Catawba professor senior author of international conservation study

Published 12:00 am Thursday, June 18, 2020

SALISBURY – A Catawba College assistant professor is the senior author of an international study that states that roughly half the Earth’s ice-free land remains without significant human influence. It presents clear opportunities to conserve what remains.

Andrew Jacobson, professor of GIS and Conservation in Catawba’s Department of the Environment & Sustainability, worked on the study, which involved a team of international researchers led by the National Geographic Society and the University of California, Davis. It was published in the journal, Global Change Biology, on June 5, which is World Environment Day. The study compared four recent global maps of the conversion of natural lands to anthropogenic land uses to reach its conclusions.

“The encouraging takeaway from this study is that if we act quickly and decisively, there is a slim window in which we can still conserve roughly half of Earth’s land in a relatively intact state,” said lead author Jason Riggio, a postdoctoral scholar at the UC Davis Museum of Wildlife and Fish Biology.

The coronavirus pandemic now shaking the globe illustrates the importance of maintaining natural lands to separate animal and human activity. The leading scientific evidence points to the likelihood that SARS CoV2, the virus that causes the disease COVID-19, is a zoonotic virus that jumped from animals to humans. Ebola, bird flu, and SARS are other diseases known to have spilled over into the human population from non-human animals.

Regional and national land use planning that
identifies and appropriately zones locations best suited to urban growth
and agriculture could help control the spread of human development,” Jacobson said. “Establishing protections for other landscapes, particularly those currently experiencing low human impacts, would also be beneficial. Human risk to diseases like COVID-19 could be reduced by halting the trade and sale of wildlife, and minimizing human intrusion into wild areas.”

The study aims to inform the upcoming global Convention on Biological Diversity – the Conference of Parties 15. The historic meeting was scheduled to occur in China this fall but was postponed due to the coronavirus pandemic.

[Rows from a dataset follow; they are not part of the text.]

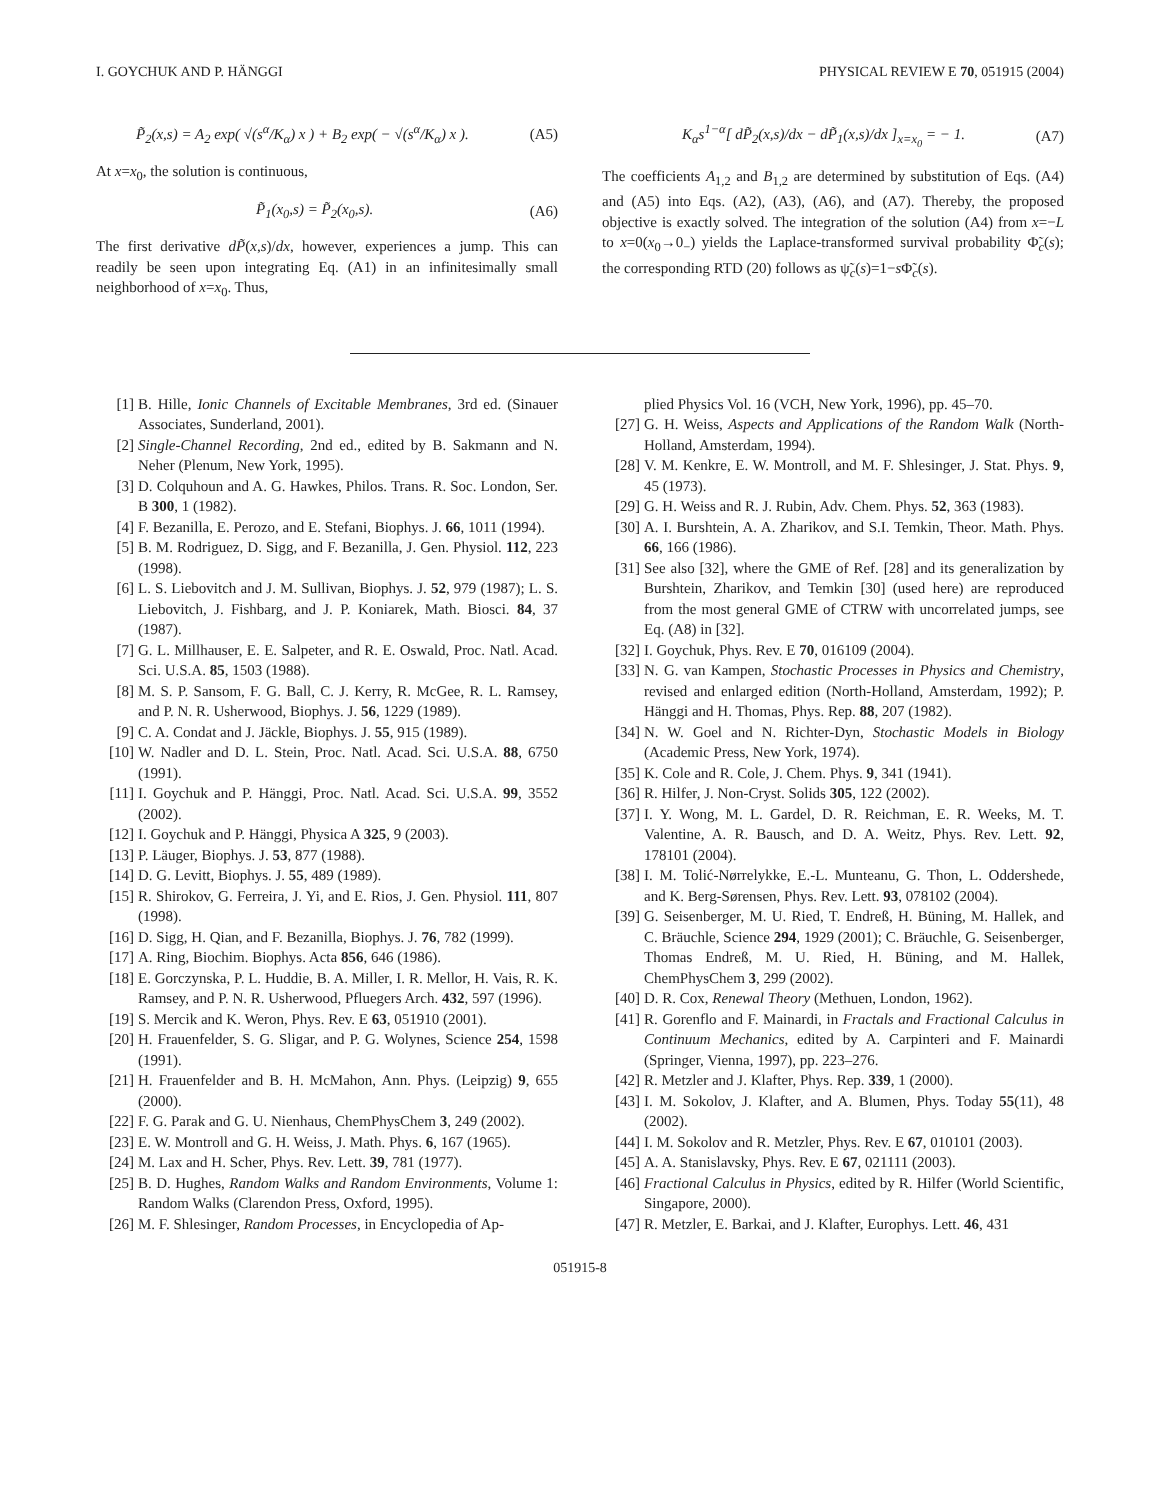I. GOYCHUK AND P. HÄNGGI PHYSICAL REVIEW E 70, 051915 (2004)
P̃<sub>2</sub>(x,s) = A<sub>2</sub> exp( √(s<sup>α</sup>/K<sub>α</sub>) x ) + B<sub>2</sub> exp( − √(s<sup>α</sup>/K<sub>α</sub>) x ). (A5)
At x=x<sub>0</sub>, the solution is continuous,
P̃<sub>1</sub>(x<sub>0</sub>,s) = P̃<sub>2</sub>(x<sub>0</sub>,s). (A6)
The first derivative dP̃(x,s)/dx, however, experiences a jump. This can readily be seen upon integrating Eq. (A1) in an infinitesimally small neighborhood of x=x<sub>0</sub>. Thus,
K<sub>α</sub>s<sup>1−α</sup>[ dP̃<sub>2</sub>(x,s)/dx − dP̃<sub>1</sub>(x,s)/dx ]<sub>x=x<sub>0</sub></sub> = − 1. (A7)
The coefficients A<sub>1,2</sub> and B<sub>1,2</sub> are determined by substitution of Eqs. (A4) and (A5) into Eqs. (A2), (A3), (A6), and (A7). Thereby, the proposed objective is exactly solved. The integration of the solution (A4) from x=−L to x=0(x<sub>0</sub>→0<sub>−</sub>) yields the Laplace-transformed survival probability Φ̃<sub>c</sub>(s); the corresponding RTD (20) follows as ψ̃<sub>c</sub>(s)=1−s Φ̃<sub>c</sub>(s).
[1] B. Hille, Ionic Channels of Excitable Membranes, 3rd ed. (Sinauer Associates, Sunderland, 2001).
[2] Single-Channel Recording, 2nd ed., edited by B. Sakmann and N. Neher (Plenum, New York, 1995).
[3] D. Colquhoun and A. G. Hawkes, Philos. Trans. R. Soc. London, Ser. B 300, 1 (1982).
[4] F. Bezanilla, E. Perozo, and E. Stefani, Biophys. J. 66, 1011 (1994).
[5] B. M. Rodriguez, D. Sigg, and F. Bezanilla, J. Gen. Physiol. 112, 223 (1998).
[6] L. S. Liebovitch and J. M. Sullivan, Biophys. J. 52, 979 (1987); L. S. Liebovitch, J. Fishbarg, and J. P. Koniarek, Math. Biosci. 84, 37 (1987).
[7] G. L. Millhauser, E. E. Salpeter, and R. E. Oswald, Proc. Natl. Acad. Sci. U.S.A. 85, 1503 (1988).
[8] M. S. P. Sansom, F. G. Ball, C. J. Kerry, R. McGee, R. L. Ramsey, and P. N. R. Usherwood, Biophys. J. 56, 1229 (1989).
[9] C. A. Condat and J. Jäckle, Biophys. J. 55, 915 (1989).
[10] W. Nadler and D. L. Stein, Proc. Natl. Acad. Sci. U.S.A. 88, 6750 (1991).
[11] I. Goychuk and P. Hänggi, Proc. Natl. Acad. Sci. U.S.A. 99, 3552 (2002).
[12] I. Goychuk and P. Hänggi, Physica A 325, 9 (2003).
[13] P. Läuger, Biophys. J. 53, 877 (1988).
[14] D. G. Levitt, Biophys. J. 55, 489 (1989).
[15] R. Shirokov, G. Ferreira, J. Yi, and E. Rios, J. Gen. Physiol. 111, 807 (1998).
[16] D. Sigg, H. Qian, and F. Bezanilla, Biophys. J. 76, 782 (1999).
[17] A. Ring, Biochim. Biophys. Acta 856, 646 (1986).
[18] E. Gorczynska, P. L. Huddie, B. A. Miller, I. R. Mellor, H. Vais, R. K. Ramsey, and P. N. R. Usherwood, Pfluegers Arch. 432, 597 (1996).
[19] S. Mercik and K. Weron, Phys. Rev. E 63, 051910 (2001).
[20] H. Frauenfelder, S. G. Sligar, and P. G. Wolynes, Science 254, 1598 (1991).
[21] H. Frauenfelder and B. H. McMahon, Ann. Phys. (Leipzig) 9, 655 (2000).
[22] F. G. Parak and G. U. Nienhaus, ChemPhysChem 3, 249 (2002).
[23] E. W. Montroll and G. H. Weiss, J. Math. Phys. 6, 167 (1965).
[24] M. Lax and H. Scher, Phys. Rev. Lett. 39, 781 (1977).
[25] B. D. Hughes, Random Walks and Random Environments, Volume 1: Random Walks (Clarendon Press, Oxford, 1995).
[26] M. F. Shlesinger, Random Processes, in Encyclopedia of Ap-
plied Physics Vol. 16 (VCH, New York, 1996), pp. 45–70.
[27] G. H. Weiss, Aspects and Applications of the Random Walk (North-Holland, Amsterdam, 1994).
[28] V. M. Kenkre, E. W. Montroll, and M. F. Shlesinger, J. Stat. Phys. 9, 45 (1973).
[29] G. H. Weiss and R. J. Rubin, Adv. Chem. Phys. 52, 363 (1983).
[30] A. I. Burshtein, A. A. Zharikov, and S.I. Temkin, Theor. Math. Phys. 66, 166 (1986).
[31] See also [32], where the GME of Ref. [28] and its generalization by Burshtein, Zharikov, and Temkin [30] (used here) are reproduced from the most general GME of CTRW with uncorrelated jumps, see Eq. (A8) in [32].
[32] I. Goychuk, Phys. Rev. E 70, 016109 (2004).
[33] N. G. van Kampen, Stochastic Processes in Physics and Chemistry, revised and enlarged edition (North-Holland, Amsterdam, 1992); P. Hänggi and H. Thomas, Phys. Rep. 88, 207 (1982).
[34] N. W. Goel and N. Richter-Dyn, Stochastic Models in Biology (Academic Press, New York, 1974).
[35] K. Cole and R. Cole, J. Chem. Phys. 9, 341 (1941).
[36] R. Hilfer, J. Non-Cryst. Solids 305, 122 (2002).
[37] I. Y. Wong, M. L. Gardel, D. R. Reichman, E. R. Weeks, M. T. Valentine, A. R. Bausch, and D. A. Weitz, Phys. Rev. Lett. 92, 178101 (2004).
[38] I. M. Tolić-Nørrelykke, E.-L. Munteanu, G. Thon, L. Oddershede, and K. Berg-Sørensen, Phys. Rev. Lett. 93, 078102 (2004).
[39] G. Seisenberger, M. U. Ried, T. Endreß, H. Büning, M. Hallek, and C. Bräuchle, Science 294, 1929 (2001); C. Bräuchle, G. Seisenberger, Thomas Endreß, M. U. Ried, H. Büning, and M. Hallek, ChemPhysChem 3, 299 (2002).
[40] D. R. Cox, Renewal Theory (Methuen, London, 1962).
[41] R. Gorenflo and F. Mainardi, in Fractals and Fractional Calculus in Continuum Mechanics, edited by A. Carpinteri and F. Mainardi (Springer, Vienna, 1997), pp. 223–276.
[42] R. Metzler and J. Klafter, Phys. Rep. 339, 1 (2000).
[43] I. M. Sokolov, J. Klafter, and A. Blumen, Phys. Today 55(11), 48 (2002).
[44] I. M. Sokolov and R. Metzler, Phys. Rev. E 67, 010101 (2003).
[45] A. A. Stanislavsky, Phys. Rev. E 67, 021111 (2003).
[46] Fractional Calculus in Physics, edited by R. Hilfer (World Scientific, Singapore, 2000).
[47] R. Metzler, E. Barkai, and J. Klafter, Europhys. Lett. 46, 431
051915-8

Among the meeting’s goals is to establish higher targets for land and water protection

Approximately 15 percent of the Earth’s land surface and 10 percent of the oceans are currently protected in some form. However, led by organizations including Nature Needs Half and the Half-Earth Project, there have been bold global calls for governments to commit to protecting 30 percent of the land and water by 2030 and 50 percent by 2050.

“Though human land uses are increasingly threatening Earth’s remaining natural habitats, especially in warmer and more hospitable areas, nearly half of Earth still remains in areas without large-scale intensive use,” said co-author Erle Ellis, professor of geography at the University of Maryland-Baltimore County.

Areas having low human influence do not necessarily exclude people, livestock or sustainable management of resources. A balanced conservation response that addresses land sovereignty and weighs agriculture, settlement or other resource needs with the protection of ecosystem services and biodiversity essential, the authors note.

“Achieving this balance will be necessary if we hope to meet ambitious conservation targets,” Riggio said. “But our study optimistically shows that these targets are still within reach.”